## Excerpt provided
Greetings!

Good afternoon friends,

Over the last few years, I've been mulling over some key choices in my life. Lunch now, or later? Haircut or sweeties? Is TV more, or less fun than pushing hot staples into your flesh? To blog, or not to?

Well, since returning from my extended travels, I decided it was only right to start to take writing more seriously and start a blog where people what I know can look and see things what they might like and 'dat.

Why don't you take a look below? If you don't like it, I hate you.

Loveyoubye.xx

Blog Archive

Friday, 11 December 2009

USA Email Series 11: Evaporation, quality films, religion explained and lots of bleedin’ pigs.

(First sent: 22nd August 2009)

Good evening one, good evening all.

## Given data
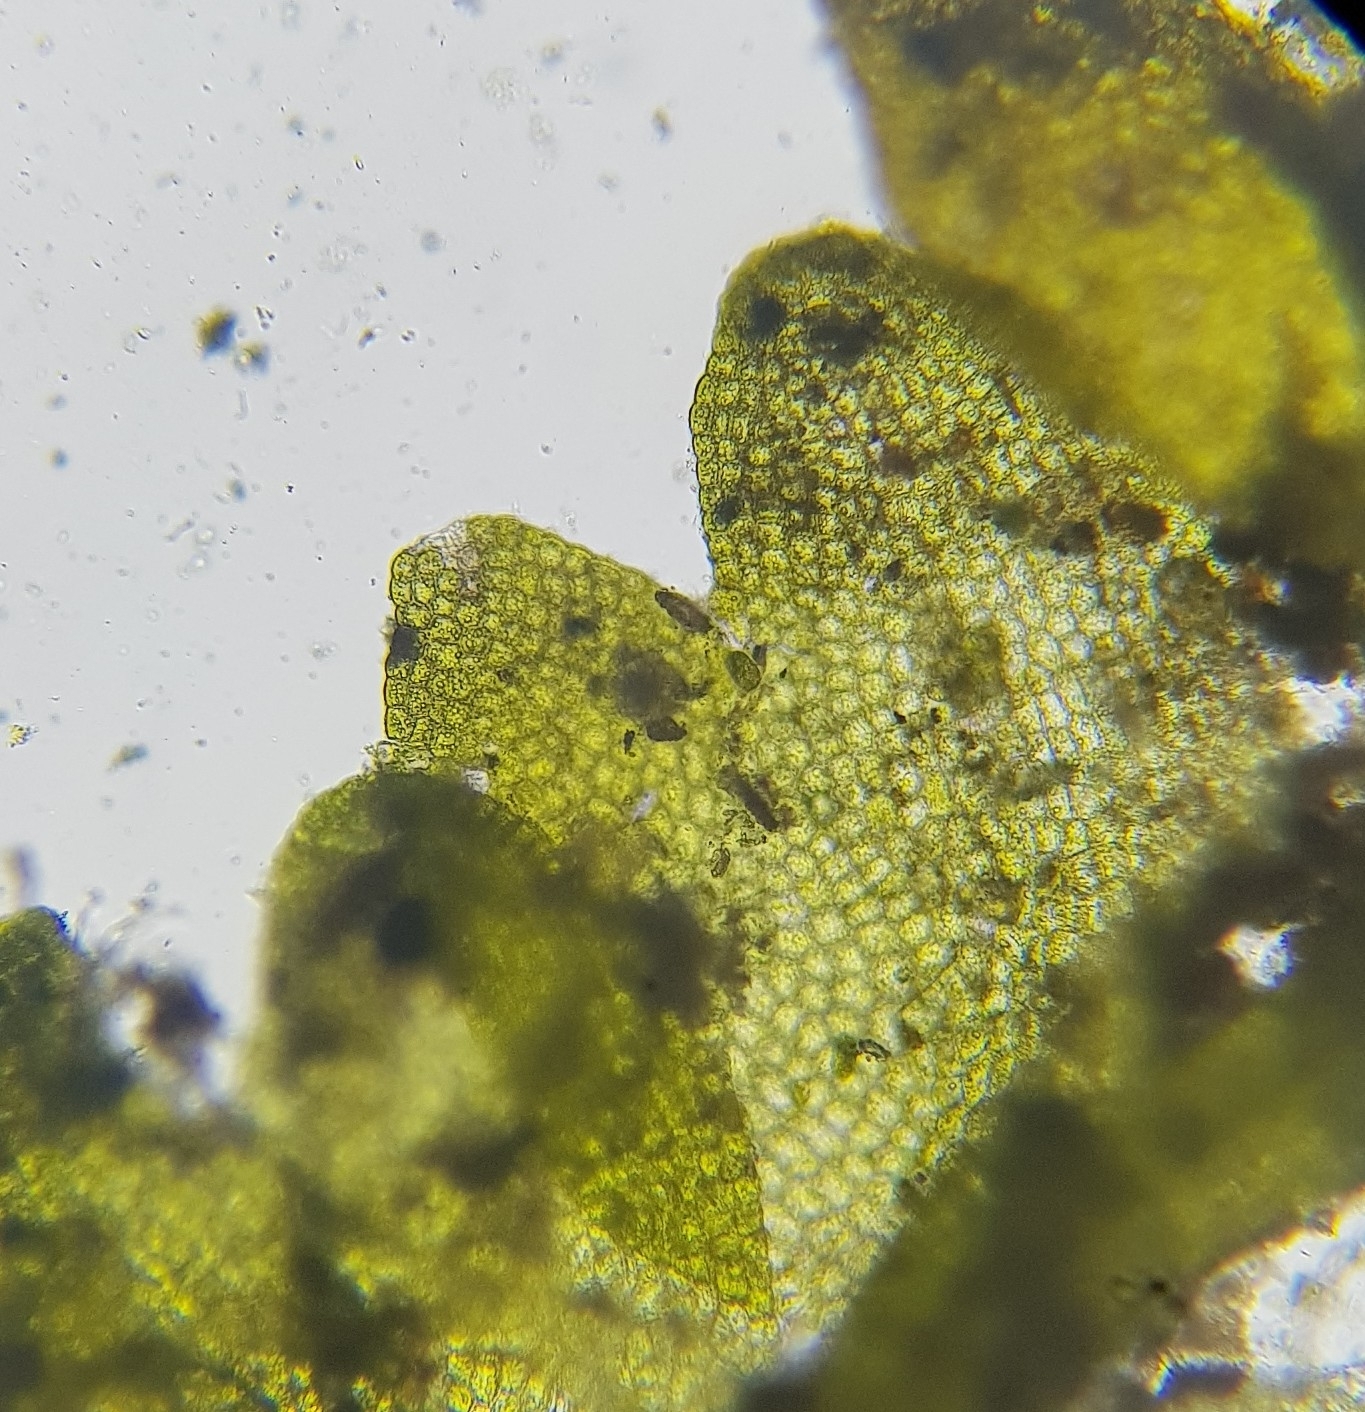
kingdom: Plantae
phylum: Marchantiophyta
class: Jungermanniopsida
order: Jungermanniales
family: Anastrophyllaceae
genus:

## Objective
From the blog page, list every subject named in the title of USA Email Series 11.

## Output
- Evaporation
- Quality films
- Religion explained
- Lots of bleedin' pigs